■ Document extract ■

>>>>>

HIGHSIERRAGUY said...

Experiencing this firsthand and its been happening for at least 4 months. W/o spilling my guts for the ID creeps out there, suffice to say I’ve cancelled 3 cards during this time (with existing balances) to lock in very favorable terms offered during the Greenspan era “for the life of the balance transfer”.

While Greenspan may have wrecked our economy for years to come, his loose policy allowed me to transfer consolidated rate student loans from the early 90s from 8 & 12% to 4 & 5 % respectively. Saved me five figures in interest alone. He may have been a Wall Street mouthpiece, but I’d be a hypocrite to criticize him too harshly.

Specifically, I’ve “opted out” of a change in terms which cancels my card (though the SOBs keep the credit line active thinking I'll use the card just once, e.g. auto-payment) and prevents them from changing the terms for existing and future purchase balances, (n.b. they have to honor the terms of the balance transfers).

They pray each month I’ll be an hour late with a payment so they can renege and I get screwed with a unilateral APR change to somewhere between 14% to 24% . Uh-uh, ain’t ever going to happen, not with pre-scheduled e-payments.

I’m enjoying this ride.

HIGHSIERRAGUY said...

Addendum: The SOBs will affect your FICO etc by decreasing your credit line. You once may have been utilizing 30% or less of your available credit, all of a sudden its 70%. Beware.

Anonymous said...

People are still paying off loans from the 90s? Finished grad school in 93 and paid off everything in 01.

Anonymous said...

I was McGouged in Sacramento. My Aggie loan was a snap of the finger, my law loans exceeded 6 figures. I'm a dedicated civil servant earning one-third (or less) the salary of the guy I'm doing mouth-to-mouth combat with across the table (Brownfields housing, oh the irony). No regrets, the pension will be the pay off; if I live to collect it.

<<<<<

■ Aim of the task ■
In the comment thread, why does the first commenter say he would be a hypocrite to criticize Greenspan too harshly? Answer in one to three sentences. These records come from a different source than the comment thread.

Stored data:
>>>>>

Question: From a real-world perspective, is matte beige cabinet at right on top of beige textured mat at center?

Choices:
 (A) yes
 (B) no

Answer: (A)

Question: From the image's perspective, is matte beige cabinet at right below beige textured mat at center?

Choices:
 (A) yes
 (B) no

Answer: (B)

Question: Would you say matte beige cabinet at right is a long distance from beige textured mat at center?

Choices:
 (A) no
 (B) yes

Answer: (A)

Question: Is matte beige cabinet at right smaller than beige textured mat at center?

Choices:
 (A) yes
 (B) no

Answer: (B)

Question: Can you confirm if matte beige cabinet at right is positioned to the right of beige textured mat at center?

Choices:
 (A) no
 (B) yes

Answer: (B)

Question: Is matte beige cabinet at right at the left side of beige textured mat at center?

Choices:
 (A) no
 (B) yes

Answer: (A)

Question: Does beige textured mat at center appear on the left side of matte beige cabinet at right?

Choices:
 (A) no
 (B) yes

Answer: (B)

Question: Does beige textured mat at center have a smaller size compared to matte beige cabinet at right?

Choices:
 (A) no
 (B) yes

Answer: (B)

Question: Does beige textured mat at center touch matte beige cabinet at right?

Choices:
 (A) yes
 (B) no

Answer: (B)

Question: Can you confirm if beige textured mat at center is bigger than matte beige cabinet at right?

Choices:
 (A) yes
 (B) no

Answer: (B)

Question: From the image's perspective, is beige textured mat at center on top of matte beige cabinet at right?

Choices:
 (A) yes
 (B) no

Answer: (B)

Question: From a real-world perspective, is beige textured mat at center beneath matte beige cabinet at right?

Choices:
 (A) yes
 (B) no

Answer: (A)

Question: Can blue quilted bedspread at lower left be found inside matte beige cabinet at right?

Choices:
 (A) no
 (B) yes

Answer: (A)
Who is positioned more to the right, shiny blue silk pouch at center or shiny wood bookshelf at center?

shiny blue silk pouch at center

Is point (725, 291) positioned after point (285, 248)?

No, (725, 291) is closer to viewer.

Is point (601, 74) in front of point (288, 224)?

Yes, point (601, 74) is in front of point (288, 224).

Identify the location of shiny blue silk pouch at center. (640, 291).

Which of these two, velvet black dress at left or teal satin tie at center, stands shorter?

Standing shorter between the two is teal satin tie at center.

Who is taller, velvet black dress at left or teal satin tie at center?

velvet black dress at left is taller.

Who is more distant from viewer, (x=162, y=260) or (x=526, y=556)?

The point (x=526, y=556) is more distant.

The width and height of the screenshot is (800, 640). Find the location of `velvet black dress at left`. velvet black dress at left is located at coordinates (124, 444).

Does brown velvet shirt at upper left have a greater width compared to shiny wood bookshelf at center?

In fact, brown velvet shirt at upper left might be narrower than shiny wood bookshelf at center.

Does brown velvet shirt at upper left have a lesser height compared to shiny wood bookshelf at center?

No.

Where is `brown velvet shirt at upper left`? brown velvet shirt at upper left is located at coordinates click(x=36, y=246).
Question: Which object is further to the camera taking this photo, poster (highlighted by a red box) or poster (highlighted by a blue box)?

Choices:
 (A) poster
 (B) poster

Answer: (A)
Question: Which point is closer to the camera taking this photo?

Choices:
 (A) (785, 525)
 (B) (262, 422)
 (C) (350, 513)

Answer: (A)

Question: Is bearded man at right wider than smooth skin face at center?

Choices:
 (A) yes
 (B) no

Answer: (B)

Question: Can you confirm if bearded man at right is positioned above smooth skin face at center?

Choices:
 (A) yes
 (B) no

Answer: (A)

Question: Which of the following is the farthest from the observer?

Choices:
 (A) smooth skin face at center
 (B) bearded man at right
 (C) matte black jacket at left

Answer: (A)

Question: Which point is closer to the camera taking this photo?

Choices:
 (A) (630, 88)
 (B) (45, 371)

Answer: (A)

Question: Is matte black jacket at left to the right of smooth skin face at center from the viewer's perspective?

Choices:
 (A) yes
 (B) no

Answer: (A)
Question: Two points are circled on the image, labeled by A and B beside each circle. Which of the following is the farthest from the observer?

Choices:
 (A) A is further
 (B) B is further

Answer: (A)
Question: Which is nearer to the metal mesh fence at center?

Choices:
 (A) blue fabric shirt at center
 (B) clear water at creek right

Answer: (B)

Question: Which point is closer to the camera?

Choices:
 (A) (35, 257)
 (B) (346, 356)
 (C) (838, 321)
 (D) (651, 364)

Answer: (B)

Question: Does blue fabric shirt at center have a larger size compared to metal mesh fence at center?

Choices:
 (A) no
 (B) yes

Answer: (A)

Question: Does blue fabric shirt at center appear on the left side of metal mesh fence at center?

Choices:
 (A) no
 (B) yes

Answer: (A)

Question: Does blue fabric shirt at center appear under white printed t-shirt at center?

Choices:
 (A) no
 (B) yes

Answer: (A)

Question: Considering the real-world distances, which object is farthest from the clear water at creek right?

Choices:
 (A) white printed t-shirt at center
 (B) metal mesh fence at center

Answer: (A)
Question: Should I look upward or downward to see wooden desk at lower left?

<<<<<

■ Problem solution ■
Greenspan's loose policy let him transfer consolidated student loans from the early 90s from rates of 8% and 12% down to 4% and 5%. That saved him five figures in interest alone.